[GIVEN INFORMATION Boundary: Start]
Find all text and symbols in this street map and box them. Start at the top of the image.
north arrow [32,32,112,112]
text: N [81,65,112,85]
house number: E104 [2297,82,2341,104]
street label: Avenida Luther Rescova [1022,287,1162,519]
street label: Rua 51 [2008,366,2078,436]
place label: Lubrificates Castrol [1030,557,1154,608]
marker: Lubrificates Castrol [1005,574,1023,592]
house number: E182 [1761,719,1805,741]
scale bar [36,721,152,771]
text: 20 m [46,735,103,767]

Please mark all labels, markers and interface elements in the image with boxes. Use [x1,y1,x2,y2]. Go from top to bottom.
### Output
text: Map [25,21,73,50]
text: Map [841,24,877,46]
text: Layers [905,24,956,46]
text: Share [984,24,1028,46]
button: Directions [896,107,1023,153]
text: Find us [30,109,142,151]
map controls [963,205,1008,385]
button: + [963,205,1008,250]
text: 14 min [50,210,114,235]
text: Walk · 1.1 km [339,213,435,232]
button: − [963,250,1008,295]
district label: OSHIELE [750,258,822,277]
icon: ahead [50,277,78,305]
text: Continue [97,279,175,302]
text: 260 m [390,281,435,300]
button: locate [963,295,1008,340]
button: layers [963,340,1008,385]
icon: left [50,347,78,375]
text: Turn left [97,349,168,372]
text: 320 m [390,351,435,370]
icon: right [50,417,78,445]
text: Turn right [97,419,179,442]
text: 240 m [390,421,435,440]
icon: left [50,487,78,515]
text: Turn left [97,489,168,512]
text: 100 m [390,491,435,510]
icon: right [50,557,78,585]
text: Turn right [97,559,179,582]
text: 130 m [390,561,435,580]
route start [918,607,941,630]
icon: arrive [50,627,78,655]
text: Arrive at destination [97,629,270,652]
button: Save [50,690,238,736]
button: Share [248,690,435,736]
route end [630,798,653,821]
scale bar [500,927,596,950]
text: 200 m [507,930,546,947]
[GIVEN INFORMATION Boundary: End]
> _WHAT TO PRODUCE_: The word is "button". Copy every line above where it appears.

> _RESULT_:
button: Directions [896,107,1023,153]
button: + [963,205,1008,250]
button: − [963,250,1008,295]
button: locate [963,295,1008,340]
button: layers [963,340,1008,385]
button: Save [50,690,238,736]
button: Share [248,690,435,736]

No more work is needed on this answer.